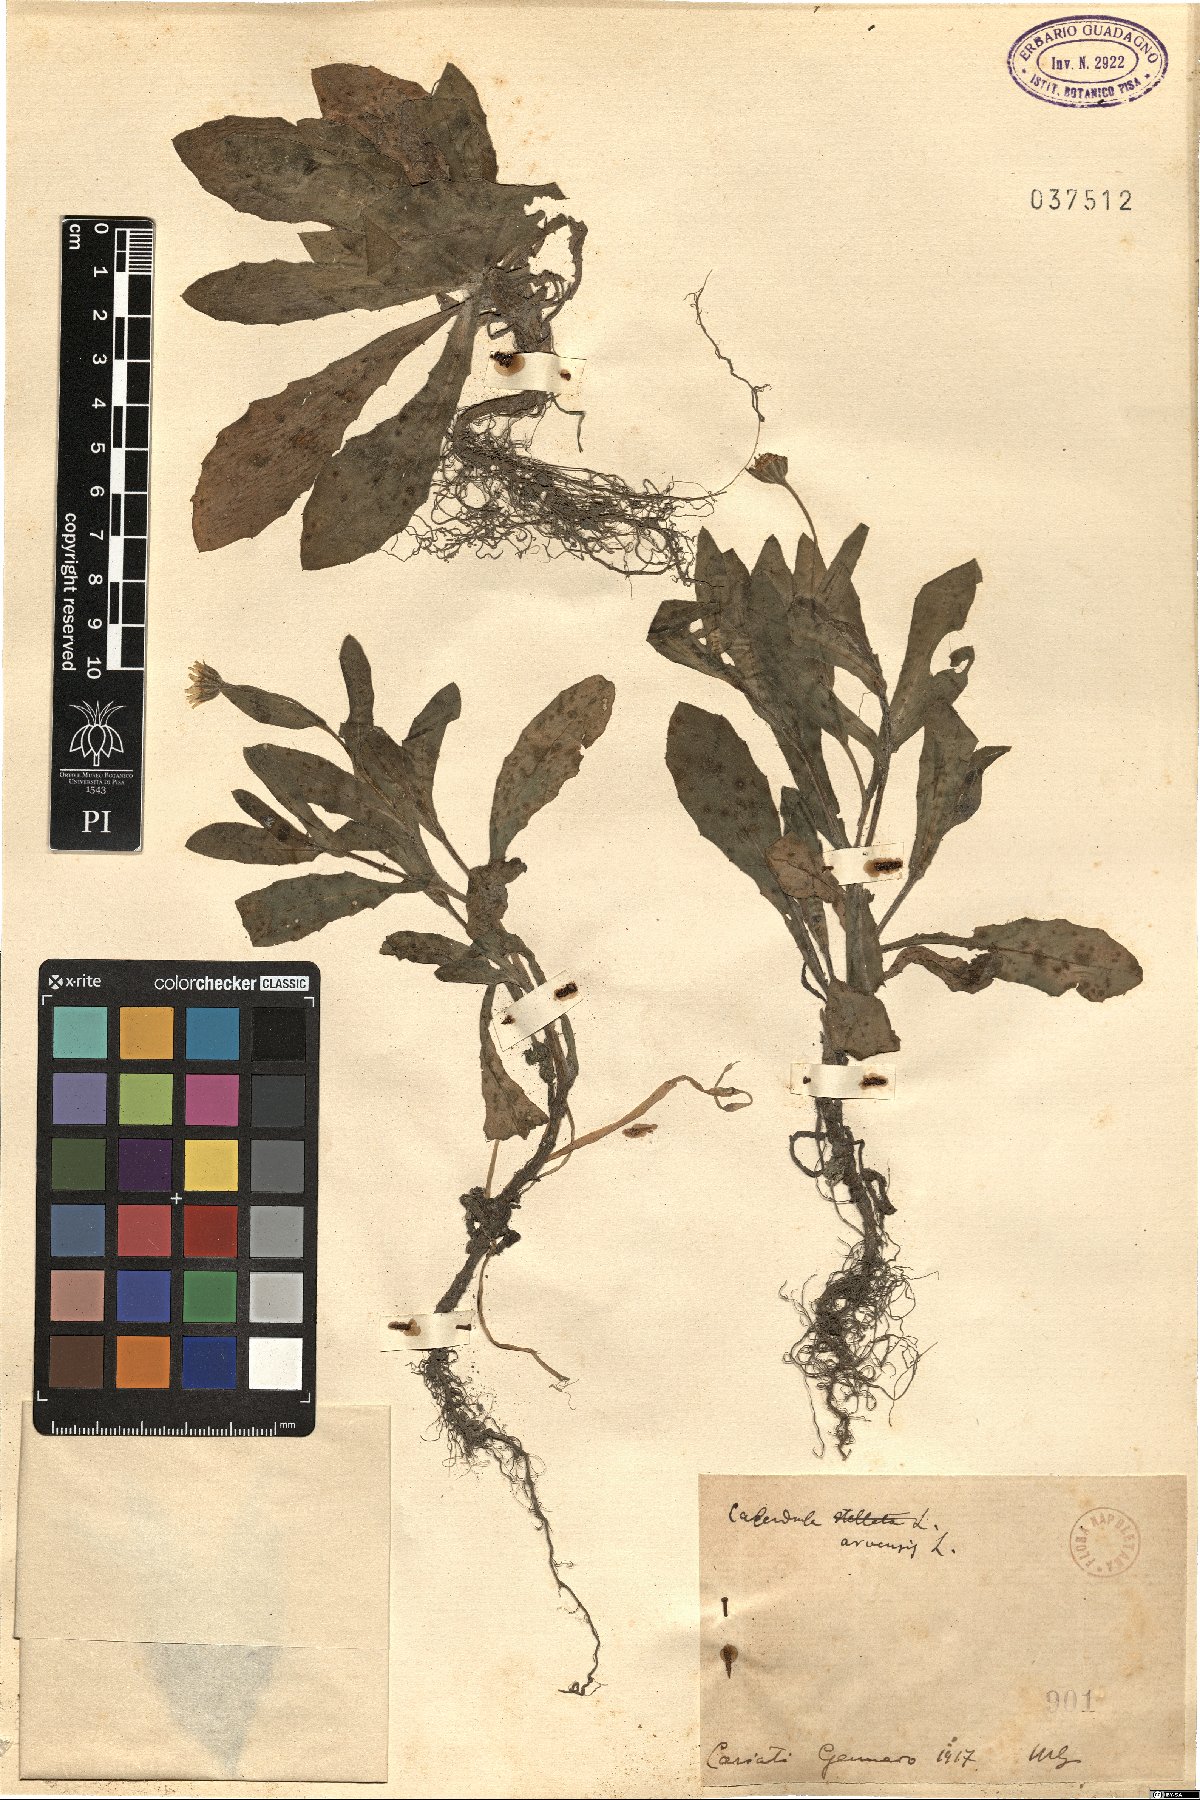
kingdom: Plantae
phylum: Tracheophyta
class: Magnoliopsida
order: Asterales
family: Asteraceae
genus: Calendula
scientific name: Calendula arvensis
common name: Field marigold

#### Exercise goal:
Convert the lines of the records into a Markdown table with the columns n and Line, starting at the line that contains "phylum: Tracheophyta" and ending at the last line of the records. Number each row and leave out any blank lines.

#### Answer to this exercise:
| n | Line |
|---|---|
| 1 | phylum: Tracheophyta |
| 2 | class: Magnoliopsida |
| 3 | order: Asterales |
| 4 | family: Asteraceae |
| 5 | genus: Calendula |
| 6 | scientific name: Calendula arvensis |
| 7 | common name: Field marigold |